Several months later, the Constable of St. John said the service provided has reduced.
When Ms Landon assured there had been “no reduction in services” but rather a different way of delivering the services, he argued that on Samarès Ward, patients received regular physiotherapy and services from occupational therapists but are now “going days without receiving either”.
“That is a reduction of service, I would suggest,” he said.
Ms Landon rejected the view, saying the resources on Samarès Ward and Plemont Ward were “exactly the same”.
She admitted, however, that the resources might not be used as “effectively” as they could be, adding that her team wanted to address this to ensure that people feel they are getting “the same amount of service and that service is benefiting them”.
Pictured: Caroline Landon, the Director General for Health and Community Services.
“...There is no intention to reduce the provision or the amount of rehab services,” she emphasised. “What we want to do is do it differently.
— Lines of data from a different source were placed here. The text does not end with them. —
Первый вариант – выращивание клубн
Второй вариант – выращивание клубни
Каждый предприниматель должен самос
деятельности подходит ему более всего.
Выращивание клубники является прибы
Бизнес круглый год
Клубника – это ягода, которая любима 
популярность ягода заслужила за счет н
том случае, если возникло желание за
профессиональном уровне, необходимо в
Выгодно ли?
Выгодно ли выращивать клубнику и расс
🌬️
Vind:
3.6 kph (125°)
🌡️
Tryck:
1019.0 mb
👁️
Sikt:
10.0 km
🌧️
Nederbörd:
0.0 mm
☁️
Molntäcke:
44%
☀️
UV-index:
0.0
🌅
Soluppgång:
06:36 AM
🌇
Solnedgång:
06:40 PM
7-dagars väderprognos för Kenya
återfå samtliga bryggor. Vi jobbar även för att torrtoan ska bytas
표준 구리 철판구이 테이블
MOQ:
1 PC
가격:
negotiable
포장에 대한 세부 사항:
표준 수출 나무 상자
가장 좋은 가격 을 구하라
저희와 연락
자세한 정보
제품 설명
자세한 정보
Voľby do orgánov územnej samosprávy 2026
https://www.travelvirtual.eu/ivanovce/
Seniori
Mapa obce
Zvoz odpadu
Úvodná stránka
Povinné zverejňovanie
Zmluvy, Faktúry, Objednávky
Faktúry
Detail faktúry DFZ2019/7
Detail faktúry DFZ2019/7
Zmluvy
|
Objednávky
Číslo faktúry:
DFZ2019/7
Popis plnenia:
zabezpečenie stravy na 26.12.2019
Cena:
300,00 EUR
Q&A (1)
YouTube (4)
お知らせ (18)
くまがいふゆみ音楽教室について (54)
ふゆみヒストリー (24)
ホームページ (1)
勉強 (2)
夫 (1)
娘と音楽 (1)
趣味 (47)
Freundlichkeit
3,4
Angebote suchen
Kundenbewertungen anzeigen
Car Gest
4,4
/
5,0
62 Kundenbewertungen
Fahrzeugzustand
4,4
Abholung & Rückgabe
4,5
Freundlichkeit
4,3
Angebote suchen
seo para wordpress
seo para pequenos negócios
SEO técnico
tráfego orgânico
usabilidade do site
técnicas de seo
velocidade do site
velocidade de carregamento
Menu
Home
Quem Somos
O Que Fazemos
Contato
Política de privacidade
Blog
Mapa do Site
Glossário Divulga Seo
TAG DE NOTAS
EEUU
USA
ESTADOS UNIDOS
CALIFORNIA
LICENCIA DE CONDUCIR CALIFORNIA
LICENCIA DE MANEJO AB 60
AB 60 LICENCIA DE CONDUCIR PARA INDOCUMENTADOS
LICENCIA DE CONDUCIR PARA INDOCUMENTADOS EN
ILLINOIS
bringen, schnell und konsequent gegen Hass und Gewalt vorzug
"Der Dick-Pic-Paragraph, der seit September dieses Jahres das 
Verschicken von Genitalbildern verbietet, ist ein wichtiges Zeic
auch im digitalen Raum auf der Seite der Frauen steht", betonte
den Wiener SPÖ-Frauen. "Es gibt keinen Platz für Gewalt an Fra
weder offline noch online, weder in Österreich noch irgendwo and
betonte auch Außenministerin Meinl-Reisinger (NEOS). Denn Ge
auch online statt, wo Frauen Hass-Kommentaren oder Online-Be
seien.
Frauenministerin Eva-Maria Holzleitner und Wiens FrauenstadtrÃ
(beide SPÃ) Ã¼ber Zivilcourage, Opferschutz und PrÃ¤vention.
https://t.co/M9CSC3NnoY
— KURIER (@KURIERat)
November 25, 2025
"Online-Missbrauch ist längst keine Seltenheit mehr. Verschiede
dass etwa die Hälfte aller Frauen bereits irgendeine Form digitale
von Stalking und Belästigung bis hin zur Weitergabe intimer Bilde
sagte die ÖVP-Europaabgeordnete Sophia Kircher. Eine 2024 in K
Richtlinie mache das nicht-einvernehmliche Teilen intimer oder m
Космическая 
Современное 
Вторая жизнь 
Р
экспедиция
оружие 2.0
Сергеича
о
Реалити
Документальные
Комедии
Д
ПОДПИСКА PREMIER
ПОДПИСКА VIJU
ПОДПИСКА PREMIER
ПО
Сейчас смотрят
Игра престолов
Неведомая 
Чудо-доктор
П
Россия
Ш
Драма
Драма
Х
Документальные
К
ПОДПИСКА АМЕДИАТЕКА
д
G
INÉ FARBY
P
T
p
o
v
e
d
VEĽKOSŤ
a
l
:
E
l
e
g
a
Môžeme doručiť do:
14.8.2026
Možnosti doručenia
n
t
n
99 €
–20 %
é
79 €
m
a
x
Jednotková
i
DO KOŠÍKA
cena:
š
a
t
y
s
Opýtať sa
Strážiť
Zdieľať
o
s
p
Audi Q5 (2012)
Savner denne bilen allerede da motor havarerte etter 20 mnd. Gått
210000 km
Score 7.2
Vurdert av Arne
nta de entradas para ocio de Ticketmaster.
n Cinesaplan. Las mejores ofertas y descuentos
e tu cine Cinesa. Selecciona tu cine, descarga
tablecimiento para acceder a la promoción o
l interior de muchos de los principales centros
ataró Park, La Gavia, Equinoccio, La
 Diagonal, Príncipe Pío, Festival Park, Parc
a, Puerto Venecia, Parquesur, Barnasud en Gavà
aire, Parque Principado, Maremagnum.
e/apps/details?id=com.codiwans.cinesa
A lot of patients who are on Samarès are on there for inappropriate lengths of time and instead of leaving Samarès and going home, they leave Samarès and go to a care provider.
“...The work we are doing is absolutely to try and get the right pathway for islanders and, if we get it wrong, I think we have demonstrated we will put our hands up and say ‘we have got it wrong’ but within our field, we don’t want to deliver detrimental care for patients.”
The Constable said he disagreed with her statement, a position he reiterated when later speaking to Express.
“I do not agree with that at all and I can talk about it with some knowledge because I have personal experience of it,” he explained. “Patients are going days without having physiotherapy. It’s not the same joined-up team effort. I think the staff are doing their best in difficult circumstances.”
The Constable added some islanders who have been moved to a care home have been told by their physiotherapist or occupational therapists they will not be seen for three months.
“Patients are put in care homes and put in isolation for 10 days, so not only are they not getting any physiotherapy, they are not able to walk down the corridor, that’s not helping them get better,” he said.
He added: “In any emergency, we have to make decisions to free up capacity - I accept that, but it was a long time ago. They should reopen it or find an alternative.”
Pictured: The Constable of St. John, Andy Jehan, said he was concerned about health as a whole.
He said he believed the decision to keep the ward closed was a financially-motivated one.
“The Government saved £1.7m by closing the ward in 2020,” he said. “It was closed for one reason and is remaining closed for financial reason.
“But what price do you put on people’s recovery, on people having to rely on services rather being able to recover?”
The Constable said several patients had voiced concerns about the current service, along with clinicians - one of whom wrote to him last week describing the current situation as a “disgrace”. The clinician also said the creation of a rehab centre was “vital” - a view the Constable agrees with.
“We do not have five years to sort it out, we need to do it now,” he said. “We have people being admitted with stroke or neurological issues every week. It’s here and now that we need to resolve this.
“There are people who are spending tens of thousands on private physiotherapy because they cannot access support. It’s very poor, we need to do something better.”
But the Constable explained that his concerns and that of islanders are not limited to Samarès Ward, and extend to the Health Department as a whole, some of which he shared during the recent Assisted Dying Debate.
“I think we have some big issues there,” he said. “People are very concerned about it and that’s no criticism of the frontline staff.
“There’s lots of people in the hospital who are working incredibly hard to do their very best and we should never lose sight of that. In my opinion, they are being let down by the leadership, both political and senior civil servants.”